L’ancien président Nicolas Sarkozy, condamné à cinq ans de prison ferme dans l’affaire du financement libyen, verra sa demande de mise en liberté examinée ce lundi 10 novembre par la cour d’appel de Paris. Ses avocats contestent la légalité de sa détention, tandis que le poids politique et la gravité des faits pourraient influencer la décision.
Un ex-président redevenu prévenu
Depuis le 21 octobre, Nicolas Sarkozy est incarcéré à la prison de la Santé.
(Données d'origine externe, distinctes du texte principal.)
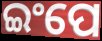
ଇଂପେ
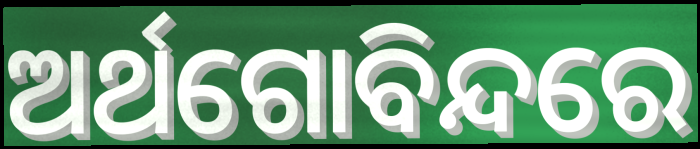
ଅର୍ଥଗୋବିନ୍ଦରେ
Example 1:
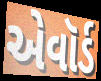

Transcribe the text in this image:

એવૉર્ડ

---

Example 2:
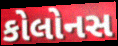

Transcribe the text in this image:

કોલોનસ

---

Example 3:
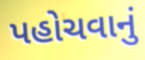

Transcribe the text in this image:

પહોચવાનું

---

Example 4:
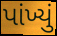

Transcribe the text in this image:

પાંખ્યું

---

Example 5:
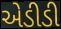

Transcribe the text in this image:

એડીડી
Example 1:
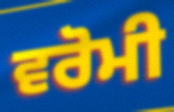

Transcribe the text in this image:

ਵਰੋਮੀ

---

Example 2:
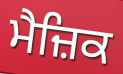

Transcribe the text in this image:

ਮੈਜ਼ਿਕ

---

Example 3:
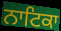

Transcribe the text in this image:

ਨਾਟਿਕਾ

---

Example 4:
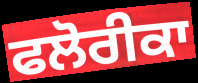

Le 25 septembre, le tribunal correctionnel de Paris l’avait reconnu coupable d’association de malfaiteurs dans le cadre du financement présumé de sa campagne présidentielle de 2007 par la Libye de Mouammar Kadhafi.
Condamné à cinq ans de prison ferme assortis d’un mandat de dépôt « à effet différé », l’ancien chef de l’État a immédiatement interjeté appel, redevenant ainsi « présumé innocent » jusqu’à son nouveau procès prévu en mars 2026.
Mais la justice a maintenu sa détention, une mesure que ses avocats jugent injustifiée. « Aucun des critères légaux de la détention provisoire ne s’applique à notre client », plaident-ils, estimant que Sarkozy présente toutes les garanties de représentation nécessaires : résidence connue, stabilité familiale, absence de risque de fuite ou de concertation frauduleuse.
Les critères juridiques au cœur du débat
Selon l’article 144 du Code de procédure pénale, la détention provisoire ne peut être décidée que si elle constitue « l’unique moyen » d’atteindre certains objectifs : préserver les preuves, éviter des pressions sur les témoins, prévenir des concertations entre complices, ou garantir la présence du prévenu à son procès.
Or, rappellent ses défenseurs, Nicolas Sarkozy n’a pas tenté d’influencer l’enquête, ni de prendre contact avec ses co-prévenus. « Si une telle volonté avait existé, il en aurait eu mille occasions avant sa condamnation », affirme un membre de son équipe juridique.
Les avocats invoquent aussi la jurisprudence récente : plusieurs coaccusés dans la même affaire, comme Wahib Nacer, ont obtenu leur remise en liberté, placés sous contrôle judiciaire.
Une gravité des faits qui pourrait peser
Mais la chambre des appels correctionnels pourrait retenir un autre argument : la gravité exceptionnelle des faits reprochés.
Dans son jugement du 25 septembre, la présidente Nathalie Gavarino avait rappelé que les agissements reprochés à Nicolas Sarkozy « portent atteinte à la confiance des citoyens dans leurs institutions ». Selon le tribunal, l’ex-chef d’État aurait formé avec Claude Guéant, Brice Hortefeux et feu Ziad Takieddine une association de malfaiteurs destinée à obtenir un financement politique étranger, en échange d’un traitement favorable réservé au régime libyen.
Ce « trouble exceptionnel à l’ordre public », bien qu’il ne soit plus un motif légal de détention provisoire pour les délits, pourrait influencer la décision des juges d’appel, comme l’a laissé entendre le président Olivier Géron lors d’une précédente audience.
Deux scénarios possibles
La cour d’appel de Paris rendra sa décision dès lundi. Deux options s’offrent à elle :
- Maintenir Nicolas Sarkozy en détention, au nom de la gravité des faits et du risque de concertation.
- Ordonner sa libération sous contrôle judiciaire, voire une assignation à résidence avec bracelet électronique, à l’image de la mesure accordée à Wahib Nacer.
En cas de rejet, ses avocats pourraient déposer une nouvelle demande dans un délai de deux mois.
Une bataille judiciaire à portée symbolique
Au-delà de son sort personnel, cette décision pèsera lourd dans le climat politique et judiciaire. Nicolas Sarkozy, déjà condamné dans les affaires Bismuth et Bygmalion, reste l’un des rares anciens chefs d’État français à avoir été incarcéré.
L’audience de ce lundi pourrait marquer une étape décisive dans l’un des dossiers les plus explosifs de la Ve République, où s’entremêlent diplomatie, finances occultes et justice d’État.